Passage for review:

For in time he realized that feudal Japan, with its gentleness and altruism, had attained to its noble ideal of duty by tremendous coercion of the will of the individual by the will of the rest, with a resultant absence of personal freedom that was to the individualism of the Westerner as strangling as the stern socialism of bees and ants.

These, however, were the subtler difficulties arising to confront him as the expatriation stretched into years. The immediate concern was to find means to live. His original purpose of remaining only long enough to prepare a series of illustrated articles for Harper’s Magazine—to be later collected in book form—was almost immediately subverted by a dispute with the publishers. The discovery, during the voyage, that the artist who accompanied him was to receive more than double the pay allowed for the text, angered him beyond measure, and this, added to other matters in which he considered himself unjustly treated, caused him to sever abruptly all his contracts.

(Transcribed page contents)
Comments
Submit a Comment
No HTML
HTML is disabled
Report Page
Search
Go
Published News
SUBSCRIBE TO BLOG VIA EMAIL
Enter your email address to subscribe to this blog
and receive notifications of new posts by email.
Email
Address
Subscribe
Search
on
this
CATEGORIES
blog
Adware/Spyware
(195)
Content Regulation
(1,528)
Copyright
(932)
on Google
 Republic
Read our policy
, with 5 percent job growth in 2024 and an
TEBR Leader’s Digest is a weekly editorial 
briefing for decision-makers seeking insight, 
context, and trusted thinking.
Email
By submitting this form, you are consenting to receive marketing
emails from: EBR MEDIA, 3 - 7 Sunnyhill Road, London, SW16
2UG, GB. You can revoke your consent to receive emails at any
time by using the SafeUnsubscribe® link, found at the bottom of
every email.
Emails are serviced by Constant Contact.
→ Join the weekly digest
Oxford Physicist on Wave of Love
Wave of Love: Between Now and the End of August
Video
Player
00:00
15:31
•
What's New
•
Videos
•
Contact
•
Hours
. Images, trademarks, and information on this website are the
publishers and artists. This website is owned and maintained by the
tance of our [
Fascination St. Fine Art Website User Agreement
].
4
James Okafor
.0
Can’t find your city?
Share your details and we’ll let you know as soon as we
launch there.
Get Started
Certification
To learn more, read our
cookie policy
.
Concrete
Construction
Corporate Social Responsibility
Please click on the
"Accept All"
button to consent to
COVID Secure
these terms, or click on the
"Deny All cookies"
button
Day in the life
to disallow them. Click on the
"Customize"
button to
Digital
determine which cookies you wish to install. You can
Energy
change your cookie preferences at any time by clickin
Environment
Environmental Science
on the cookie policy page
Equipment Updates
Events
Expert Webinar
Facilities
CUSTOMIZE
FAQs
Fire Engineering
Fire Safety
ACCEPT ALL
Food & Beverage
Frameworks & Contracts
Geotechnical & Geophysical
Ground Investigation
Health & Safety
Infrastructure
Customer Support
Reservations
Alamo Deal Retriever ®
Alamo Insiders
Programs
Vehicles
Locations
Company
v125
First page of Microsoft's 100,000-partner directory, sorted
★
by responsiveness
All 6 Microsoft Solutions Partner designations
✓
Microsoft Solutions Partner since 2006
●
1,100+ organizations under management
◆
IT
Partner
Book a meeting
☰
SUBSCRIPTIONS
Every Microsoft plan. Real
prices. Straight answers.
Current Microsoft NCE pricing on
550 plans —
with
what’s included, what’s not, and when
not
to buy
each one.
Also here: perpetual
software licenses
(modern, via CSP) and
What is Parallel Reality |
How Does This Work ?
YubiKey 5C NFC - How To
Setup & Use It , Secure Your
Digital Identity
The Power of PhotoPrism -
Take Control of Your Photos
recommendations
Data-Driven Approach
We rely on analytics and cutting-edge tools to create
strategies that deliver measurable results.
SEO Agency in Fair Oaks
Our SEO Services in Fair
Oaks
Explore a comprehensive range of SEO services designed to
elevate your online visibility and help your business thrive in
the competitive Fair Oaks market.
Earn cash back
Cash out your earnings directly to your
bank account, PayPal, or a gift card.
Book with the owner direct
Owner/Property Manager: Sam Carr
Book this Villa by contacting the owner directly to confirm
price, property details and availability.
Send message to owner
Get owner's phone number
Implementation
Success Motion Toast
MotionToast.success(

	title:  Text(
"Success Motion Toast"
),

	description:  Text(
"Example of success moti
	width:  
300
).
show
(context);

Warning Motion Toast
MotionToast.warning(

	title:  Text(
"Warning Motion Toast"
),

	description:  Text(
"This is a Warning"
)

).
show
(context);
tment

Problem:
In the passage about feudal Japan, rewrite the section that begins with the words "For in time" and ends with "bees and ants.", changing "gentleness" to "courtesy".

Result below:
For in time he realized that feudal Japan, with its courtesy and altruism, had attained to its noble ideal of duty by tremendous coercion of the will of the individual by the will of the rest, with a resultant absence of personal freedom that was to the individualism of the Westerner as strangling as the stern socialism of bees and ants.